◆ **WHAT THE TASK REQUIRES**:
Please put the listing below into a numbered list, one line per item, skipping blank lines and leaving out the pictures.

◆ **SOURCE DATA**:
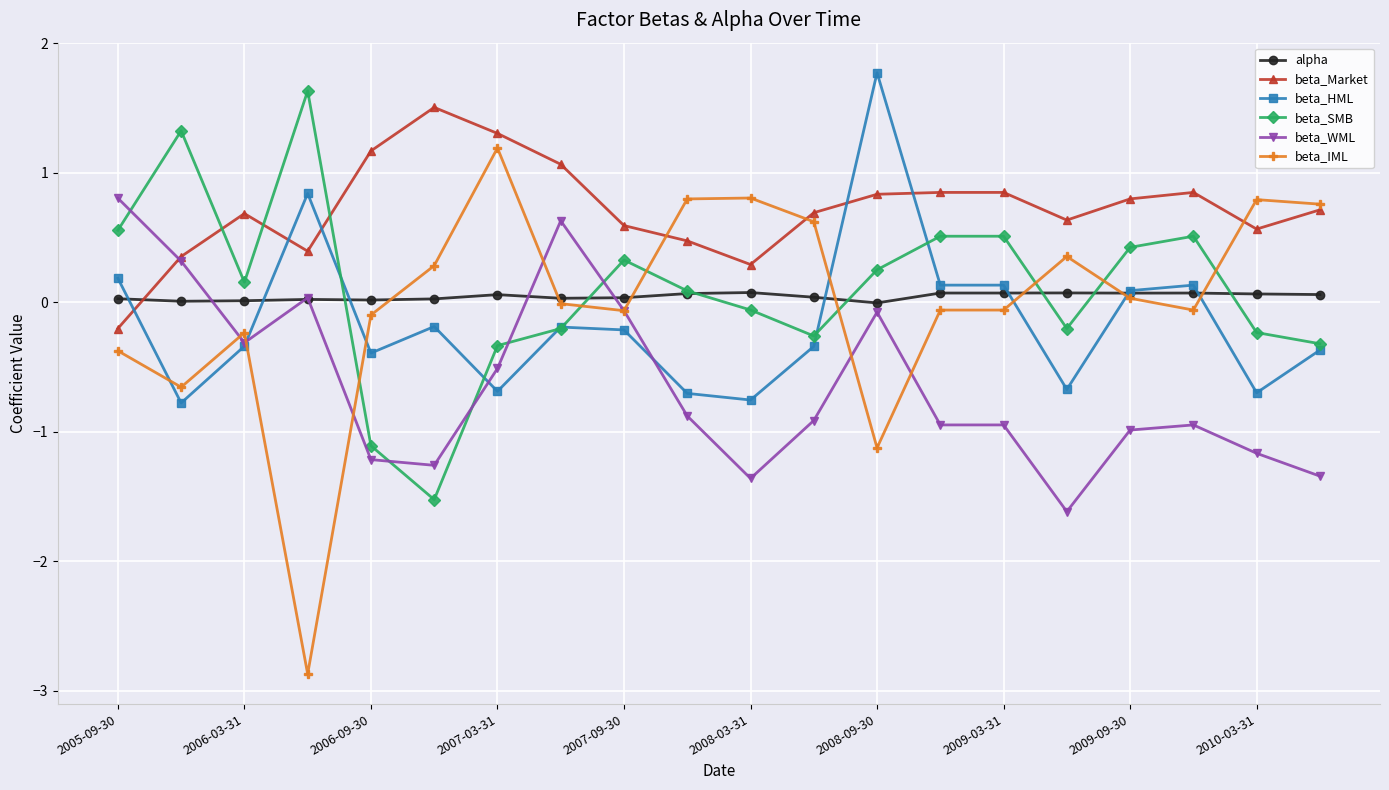

What is the value of the beta_WML point at the 19th from the left?

-1.2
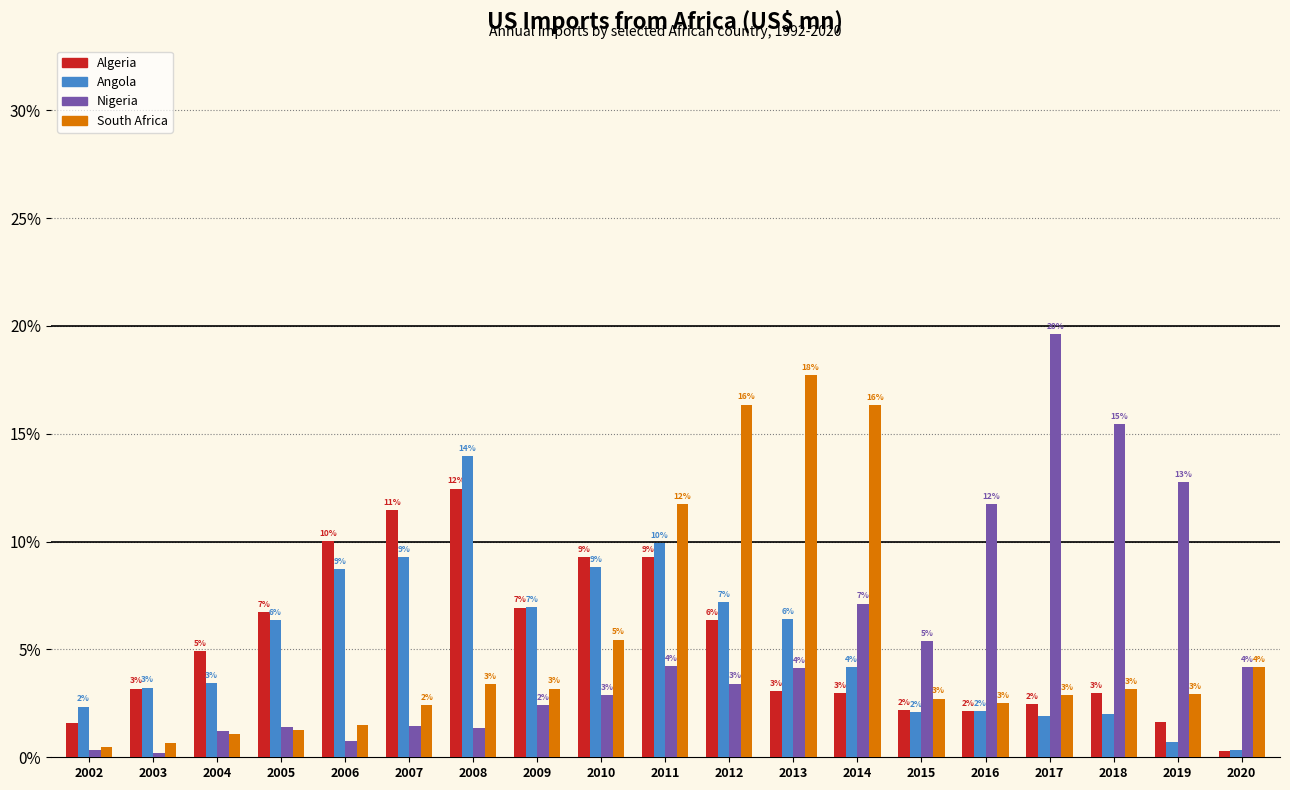

Rank the series by their maximum value, from highest to lowest.

Nigeria, South Africa, Angola, Algeria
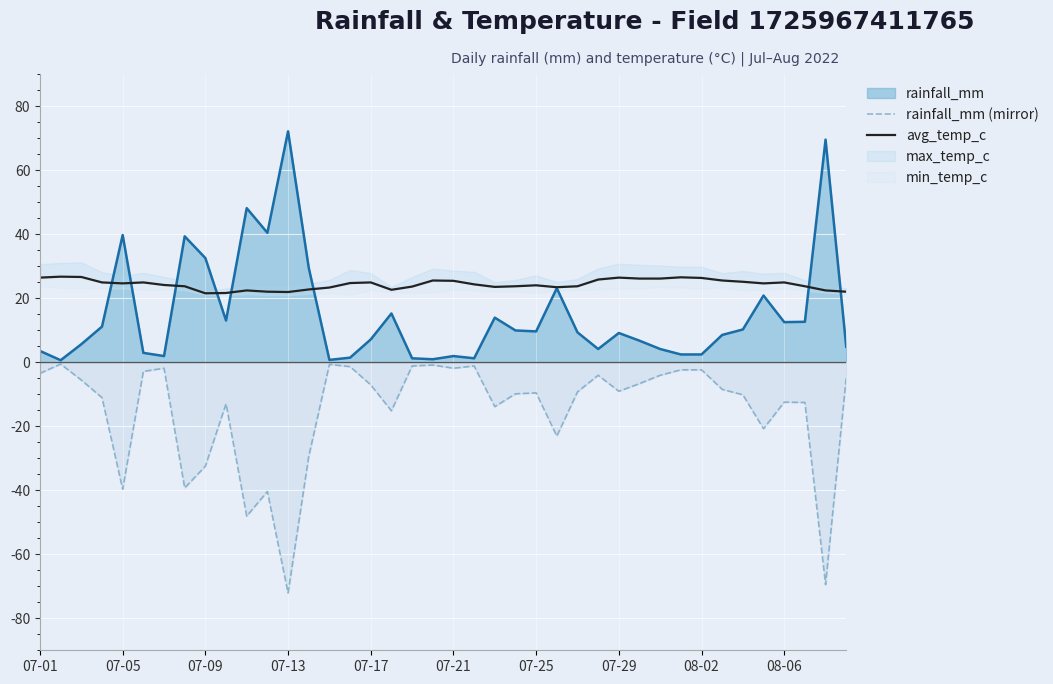

What is the highest value of the rainfall_mm series?

72.1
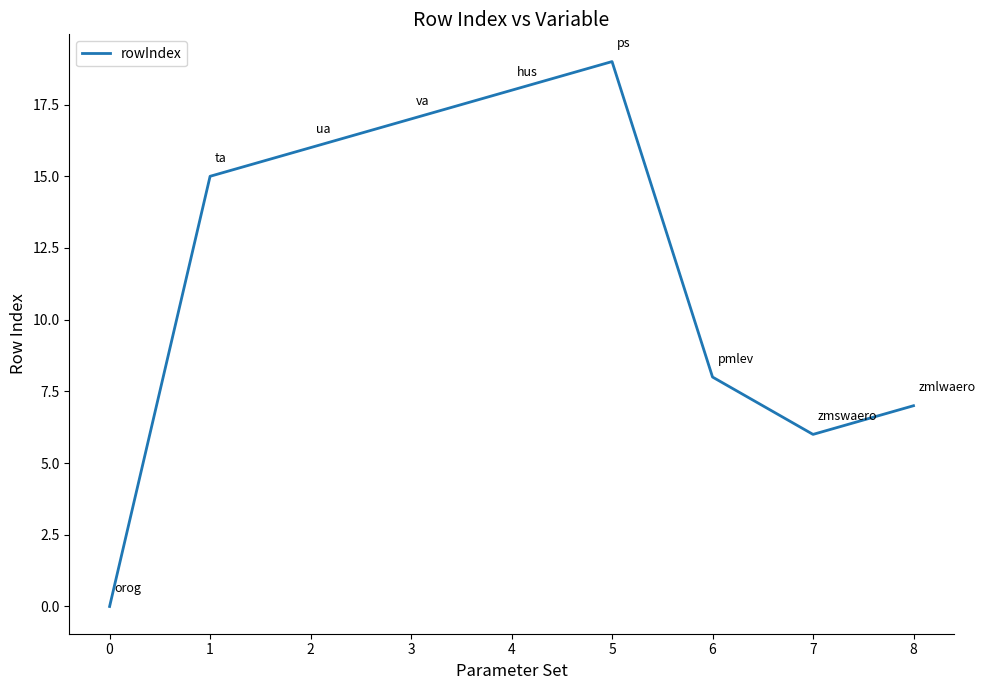

Rank the categories by value from lowest to highest.

0, 7, 8, 6, 1, 2, 3, 4, 5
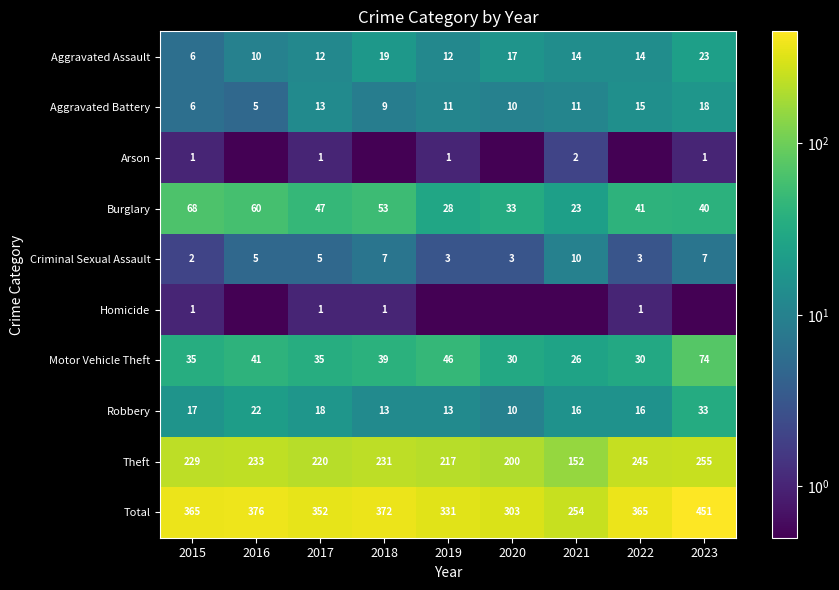

At which label does Aggravated Assault reach its peak?

2023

◆ **ANSWER BOX**:
1. What is the value of the beta_WML point at the 19th from the left?
2. -1.2
3. Rank the series by their maximum value, from highest to lowest.
4. Nigeria, South Africa, Angola, Algeria
5. What is the highest value of the rainfall_mm series?
6. 72.1
7. Rank the categories by value from lowest to highest.
8. 0, 7, 8, 6, 1, 2, 3, 4, 5
9. At which label does Aggravated Assault reach its peak?
10. 2023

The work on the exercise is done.